Aujourd’hui 37 universités « sous tension », comme celle de Paris-VIII, à Paris, reconnaissent devoir limiter les inscriptions dans au moins une de leurs filières.
Photo : Magali Bragard
Sous pression budgétaire et démographique, les universités françaises ne garantissent plus l’accès de tous les bacheliers à une formation supérieure. Et certaines continuent de pratiquer des tirages au sort, fustige un rapport de l’Unef rendu public hier.
Chaque année, le nombre d’étudiants dans l’enseignement supérieur augmente (+ 40 000 en 2015, sur un total de 2,4 millions). Pour la rentrée 2016, les universités françaises ont, d’ores et déjà, reçu 22 000 demandes d’inscription supplémentaires par rapport à 2015. Soit l’équivalent des effectifs de l’université de Poitiers. Cette tendance, qui devrait permettre à la France de rattraper son retard en nombre de diplômés, n’assure plus, dans les faits, le droit de chacun à un avenir, alerte un rapport de l’Unef rendu public hier.

À l’origine du problème, l’asphyxie budgétaire

Ce n’est pas une nouveauté : depuis des années, l’université française manque de moyens. En 2010, l’investissement moyen par an et par étudiant était estimé à près de 6 000 euros. Aujourd’hui, il est de 5 760 euros. Des difficultés imputables, d’une part, à l’augmentation croissante du nombre d’étudiants et, d’autre part, à un budget qui stagne. En conséquence, les universités, qui manquent de personnel et d’infrastructures satisfaisantes, ne peuvent accueillir tous les bacheliers désireux d’entreprendre des études supérieures ni même garantir de bonnes conditions d’études à ceux qui ont pu s’inscrire.
L’augmentation de 850 millions d’euros du budget de l’enseignement supérieur, annoncée par le gouvernement pour la rentrée 2017, permettra de financer certaines mesures réclamées par les syndicats pendant la mobilisation contre la loi travail, comme l’augmentation des bourses étudiantes ou celle du point d’indice des fonctionnaires. Surtout, elle dotera les universités de 100 millions d’euros supplémentaires. L’Unef estime que c’est insuffisant, et réclame une augmentation de 1 milliard d’euros, ce qui permettrait à chacune des 75 universités françaises d’obtenir, non pas 1,4, mais 3,5 millions d’euros afin d’augmenter les capacités d’accueil en premier cycle.

Données fournies>
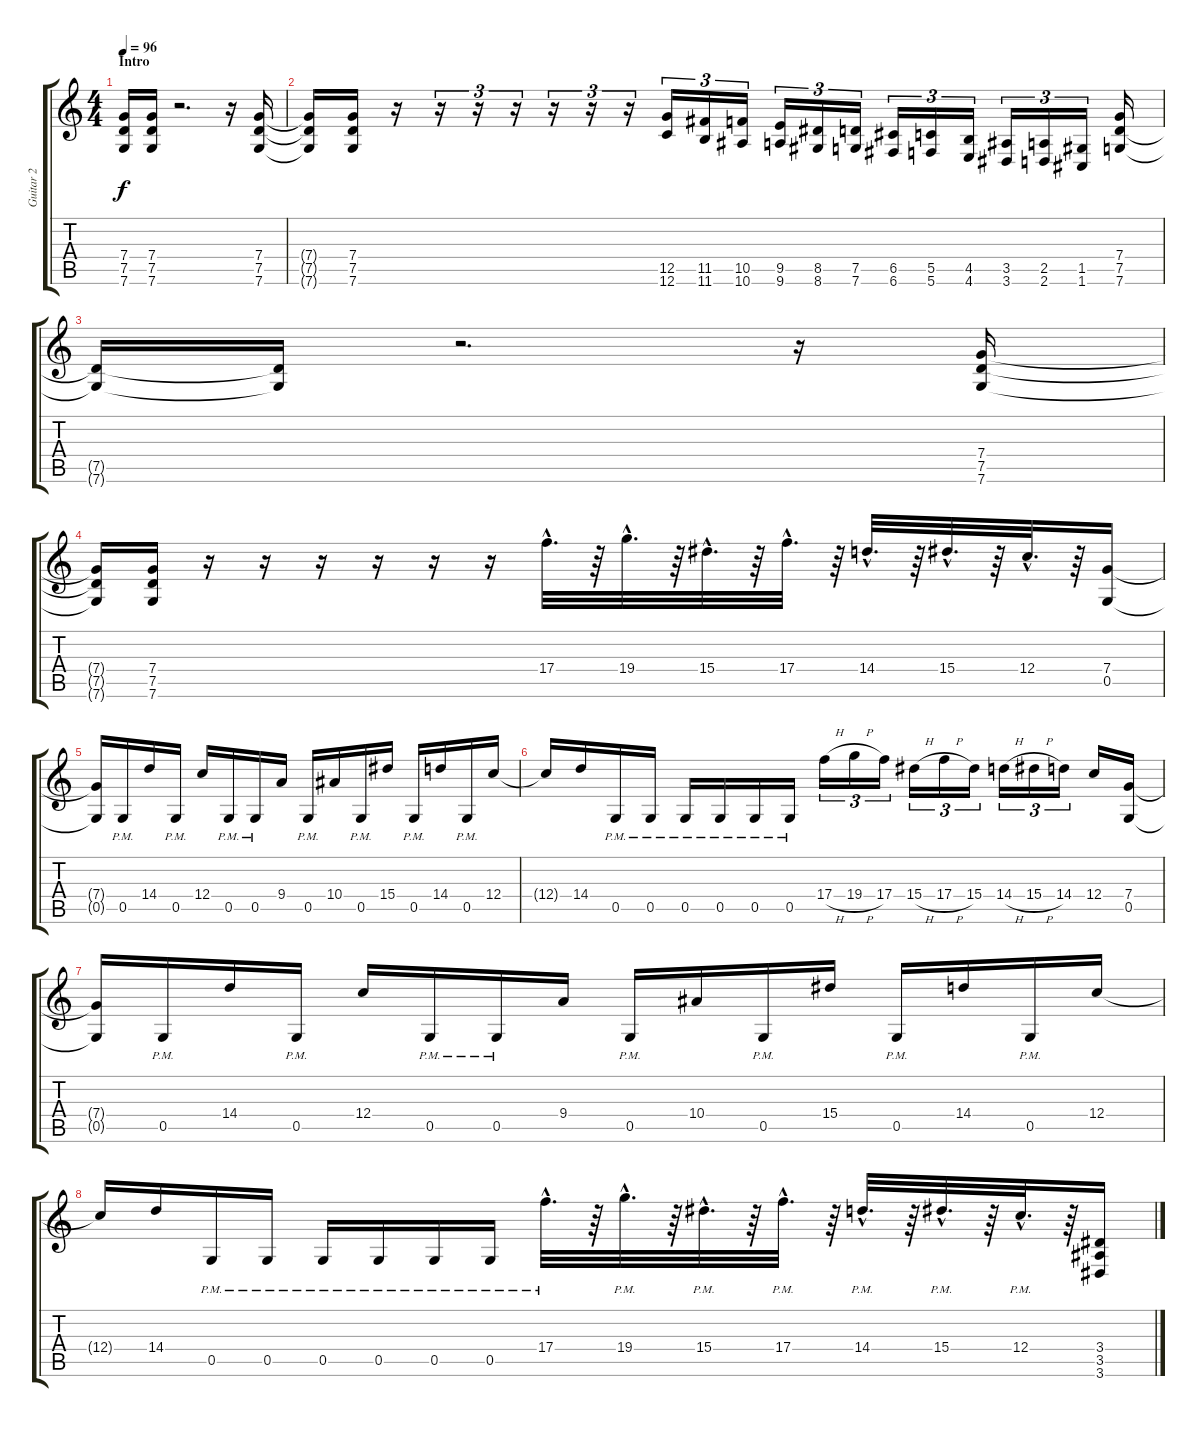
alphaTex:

Tâches à réaliser>
A) Reproduisez fidèlement le passage de l'article sur les universités françaises qui va de « Ce n’est pas » jusqu'à « ont pu s’inscrire. ».
B) Poursuivez l'article sur les universités françaises à partir de sa dernière phrase.

Réponses par tâche>
A)
Ce n’est pas une nouveauté : depuis des années, l’université française manque de moyens. En 2010, l’investissement moyen par an et par étudiant était estimé à près de 6 000 euros. Aujourd’hui, il est de 5 760 euros. Des difficultés imputables, d’une part, à l’augmentation croissante du nombre d’étudiants et, d’autre part, à un budget qui stagne. En conséquence, les universités, qui manquent de personnel et d’infrastructures satisfaisantes, ne peuvent accueillir tous les bacheliers désireux d’entreprendre des études supérieures ni même garantir de bonnes conditions d’études à ceux qui ont pu s’inscrire.

B)
En l’état actuel des choses, l’université ne peut faire autrement que refuser des candidats. Dans son article L. 612-3, le Code de l’éducation garantit pourtant que « le premier cycle est ouvert à tous les titulaires du baccalauréat ». Un principe qui a permis la démocratisation de l’enseignement supérieur depuis les années 1960. Aujourd’hui pourtant, 37 universités « sous tension » reconnaissent devoir limiter les inscriptions dans au moins une de leurs filières. Ce n’a pas toujours été le cas. À la rentrée 2014, l’université de Limoges affichait encore 15 filières sur 24 avec des capacités d’accueil illimitées. En septembre, il n’y en aura aucune. De même, à l’université Lyon-II, 30 % des étudiants ayant choisi une formation en premier vœu sur APB dans cet établissement se sont vu refuser l’accès à la filière de leur choix pour la prochaine rentrée. Soit plus de 2 300 candidats.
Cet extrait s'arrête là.